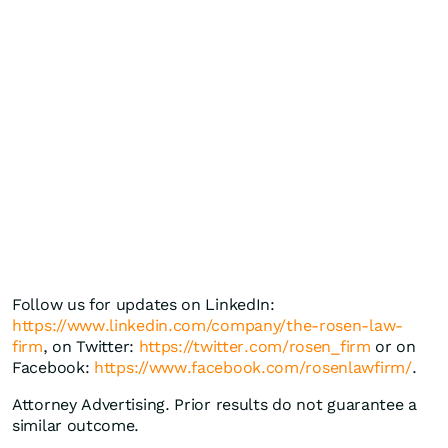
Follow us for updates on LinkedIn:
https://www.linkedin.com/company/the-rosen-law-
firm
, on Twitter:
https://twitter.com/rosen_firm
or on
Facebook:
https://www.facebook.com/rosenlawfirm/
.
Attorney Advertising. Prior results do not guarantee a
similar outcome.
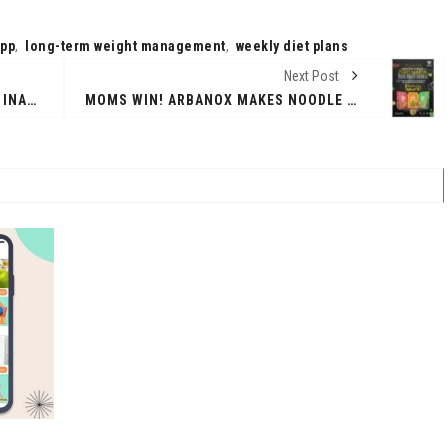
app
,
long-term weight management
,
weekly diet plans
Next Post
EVEREADY LIGHTING ANNOUNCES INAUGURAL EVEREADY SPOTLIGHT EVENT
MOMS WIN! ARBANOX MAKES NOODLE TIME HEALTHY AND DELICIOUS.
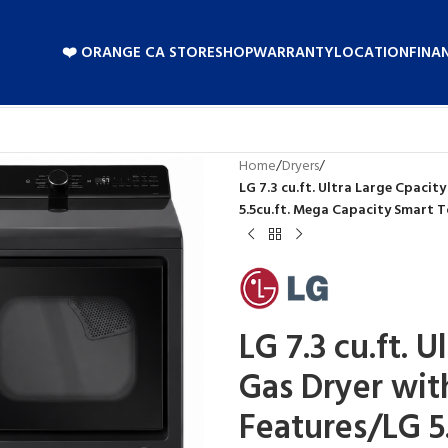
❤️ ORANGE CA STORE
SHOP
WARRANTY
LOCATION
FINA
Home
/
Dryers
/
LG 7.3 cu.ft. Ultra Large Cpaci
5.5cu.ft. Mega Capacity Smart T
LG 7.3 cu.ft. 
Gas Dryer wit
Features/LG 5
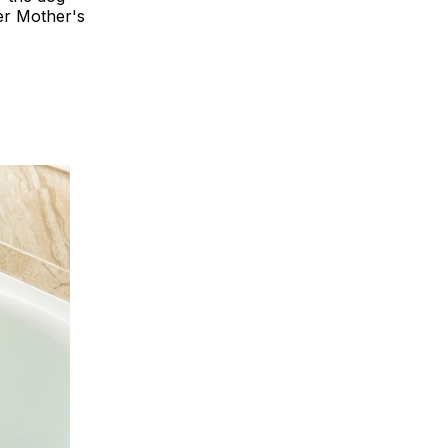
er Mother's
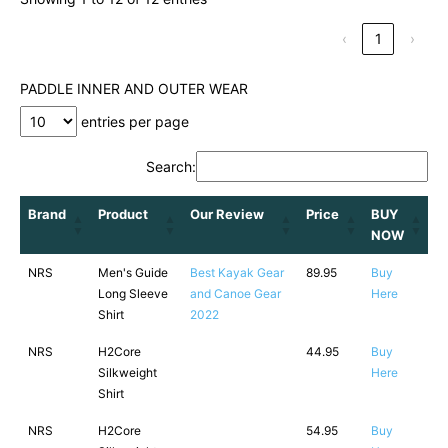
‹
1
›
PADDLE INNER AND OUTER WEAR
entries per page
Search:
Brand
Product
Our Review
Price
BUY
NOW
NRS
Men's Guide
Best Kayak Gear
89.95
Buy
Long Sleeve
and Canoe Gear
Here
Shirt
2022
NRS
H2Core
44.95
Buy
Silkweight
Here
Shirt
NRS
H2Core
54.95
Buy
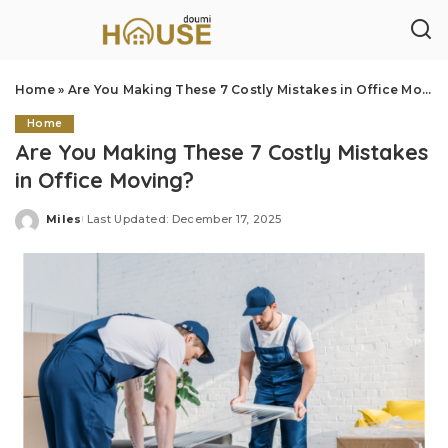
Home
»
Are You Making These 7 Costly Mistakes in Office Moving?
Home
Are You Making These 7 Costly Mistakes
in Office Moving?
Miles
Last Updated: December 17, 2025
Posted
by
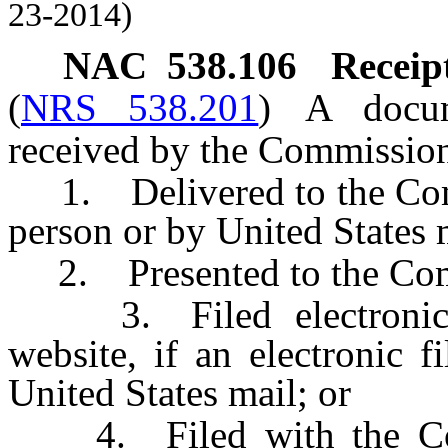
23-2014)
NAC 538.106
Receip
(
NRS 538.201
)
A docum
received by the Commission o
1. Delivered to the Commi
person or by United States 
2. Presented to the Comm
3. Filed electronical
website, if an electronic f
United States mail; or
4. Filed with the Com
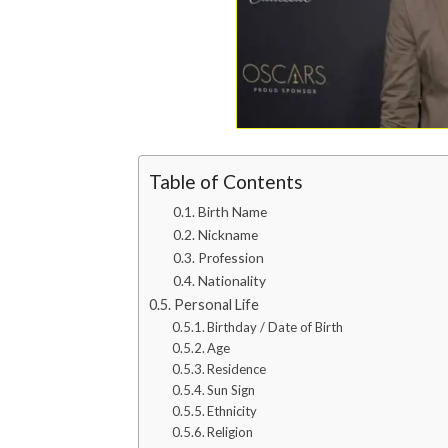
Table of Contents
Birth Name
Nickname
Profession
Nationality
Personal Life
Birthday / Date of Birth
Age
Residence
Sun Sign
Ethnicity
Religion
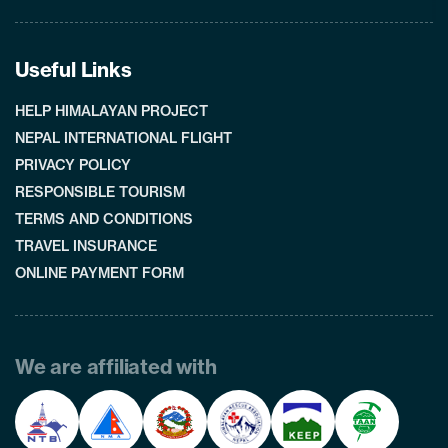
Useful Links
HELP HIMALAYAN PROJECT
NEPAL INTERNATIONAL FLIGHT
PRIVACY POLICY
RESPONSIBLE TOURISM
TERMS AND CONDITIONS
TRAVEL INSURANCE
ONLINE PAYMENT FORM
We are affiliated with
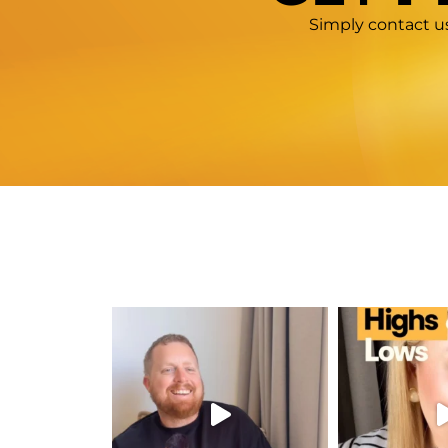
Simply contact us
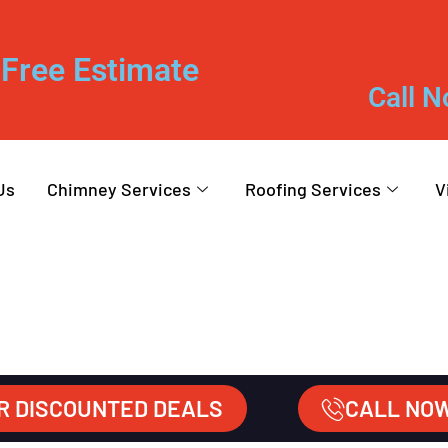
Free Estimate
Call N
Us
Chimney Services
Roofing Services
V
R DISCOUNTED DEALS
CALL NO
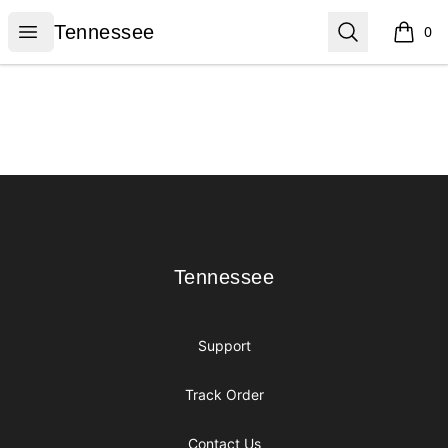
Tennessee
Open menu
Search
Tennessee
0
items i
Footer
Tennessee
Tennessee
Support
Track Order
Contact Us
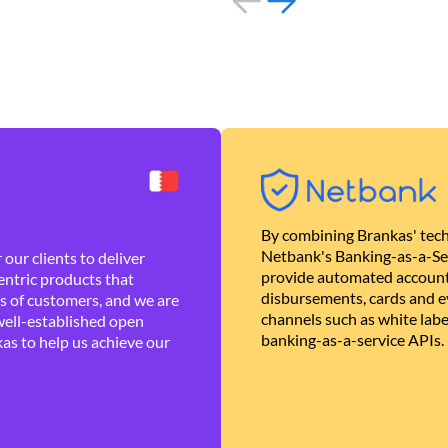
By combining Brankas' tech
Netbank's Banking-as-a-Se
our clients to deliver
provide automated account
ntric products that
disbursements, cards and ev
es of customers, and we are
channels such as white lab
well-established open
banking-as-a-service APIs.
as to help us achieve our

========================================

Which of the lines above hold the word "Office"? Copy each one.

Are You Making These 7 Costly Mistakes in Office Moving?
in Office Moving?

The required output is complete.